Mrs von Eichbaum and the general’s wife had also taken a carriage; they were on their own on account of all the luggage.

“Oh dear, Emilie,” said the general’s wife: “there was a moment when I ran all cold – when no one saw her – until I recognised the sense in what you had done.”

“My dear Lotte,” said Mrs von Eichbaum, “that was the only right thing to do, provided it could be arranged.”

Mrs von Eichbaum suddenly nodded and smiled: Kate and Karl were trotting past the carriage and waving.

“It suits her so well,” she said, still watching them, and her eyes suddenly became damp. “I just hope Karl is not neglecting the office.”

“My dear, Karl has become as regular as clockwork,” said the general’s wife. And shortly afterwards, she added:

“And besides, I suppose he is not going to be sitting in that office for ever.”

The two sisters sat holding each other by the hand.

They were home, and Mrs von Eichbaum was sitting in her old place on the sofa after having had Ane in to curtsey to her.

“Oh, my dear, it is such bliss to be at home again within my four good walls. For you will understand of course that there are things one does not send by post and, between you and me, it has not been an unalloyed pleasure.”

The general’s wife did understand: “Of course, I admired your letters which said nothing at all.”

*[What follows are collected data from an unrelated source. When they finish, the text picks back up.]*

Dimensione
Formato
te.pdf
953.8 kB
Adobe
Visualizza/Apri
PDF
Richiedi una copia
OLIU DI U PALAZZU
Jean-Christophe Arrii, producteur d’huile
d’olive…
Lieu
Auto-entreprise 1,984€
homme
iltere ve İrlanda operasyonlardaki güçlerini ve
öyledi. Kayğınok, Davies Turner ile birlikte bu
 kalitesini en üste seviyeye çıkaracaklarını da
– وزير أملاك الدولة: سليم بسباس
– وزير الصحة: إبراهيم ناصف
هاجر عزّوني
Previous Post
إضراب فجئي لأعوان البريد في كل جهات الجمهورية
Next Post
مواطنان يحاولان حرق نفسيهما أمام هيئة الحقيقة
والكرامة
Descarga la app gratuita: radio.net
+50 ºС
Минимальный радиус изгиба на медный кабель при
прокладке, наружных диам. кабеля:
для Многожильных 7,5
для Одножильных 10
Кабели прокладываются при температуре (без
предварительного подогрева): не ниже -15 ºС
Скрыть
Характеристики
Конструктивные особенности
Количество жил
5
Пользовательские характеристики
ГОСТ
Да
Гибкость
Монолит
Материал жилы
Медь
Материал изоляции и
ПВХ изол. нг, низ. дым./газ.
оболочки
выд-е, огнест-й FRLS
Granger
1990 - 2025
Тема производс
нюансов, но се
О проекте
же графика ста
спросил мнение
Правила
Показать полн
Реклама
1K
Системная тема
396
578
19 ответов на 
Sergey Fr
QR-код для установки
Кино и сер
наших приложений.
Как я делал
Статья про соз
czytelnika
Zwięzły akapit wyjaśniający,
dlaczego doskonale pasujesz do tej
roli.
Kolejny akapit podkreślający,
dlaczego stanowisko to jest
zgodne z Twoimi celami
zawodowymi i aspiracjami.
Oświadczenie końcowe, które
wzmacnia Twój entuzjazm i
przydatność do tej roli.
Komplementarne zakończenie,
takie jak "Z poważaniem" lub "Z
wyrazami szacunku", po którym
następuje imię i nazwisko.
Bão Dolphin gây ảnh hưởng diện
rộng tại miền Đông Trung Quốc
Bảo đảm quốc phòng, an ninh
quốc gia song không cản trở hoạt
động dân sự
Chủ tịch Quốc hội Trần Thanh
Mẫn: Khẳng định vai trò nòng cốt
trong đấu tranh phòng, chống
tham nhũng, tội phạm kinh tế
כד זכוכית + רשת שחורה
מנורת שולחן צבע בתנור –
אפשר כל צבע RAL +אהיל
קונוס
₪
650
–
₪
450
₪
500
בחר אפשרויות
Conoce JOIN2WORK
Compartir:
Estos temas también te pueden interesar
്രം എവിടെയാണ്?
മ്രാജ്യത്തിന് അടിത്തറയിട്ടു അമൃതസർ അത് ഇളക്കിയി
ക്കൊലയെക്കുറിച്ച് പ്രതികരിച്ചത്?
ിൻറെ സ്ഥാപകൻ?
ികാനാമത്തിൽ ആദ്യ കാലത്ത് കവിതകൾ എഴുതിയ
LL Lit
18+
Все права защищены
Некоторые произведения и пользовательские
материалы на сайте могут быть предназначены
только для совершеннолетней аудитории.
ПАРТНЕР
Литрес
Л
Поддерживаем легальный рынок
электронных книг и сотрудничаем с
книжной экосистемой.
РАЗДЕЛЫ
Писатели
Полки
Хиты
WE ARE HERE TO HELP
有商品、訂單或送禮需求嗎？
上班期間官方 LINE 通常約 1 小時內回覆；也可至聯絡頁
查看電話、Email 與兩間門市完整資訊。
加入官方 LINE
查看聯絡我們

“The worst thing, you know, was that she talked to
me
incessantly, and I believe that one never knows what one does not wish to know. But Aline simply has to bare her soul. Just imagine that last night she was simply overcome by her urge to talk in a cabin on the way over from Kiel, where every word could be heard out in the corridor. I finally gave her some chloral and told her that she was likely to be seasick otherwise.”

Mrs von Eichbaum was silent for a moment, staring into space.

“But,” she said, “the things you are exposed to if you abandon your permanent bulwark.”

Mrs von Eichbaum fell silent again and gazed as though into a far-reaching prospect of the inconceivable. “But,” she said, “a journey abroad always refreshes your languages.”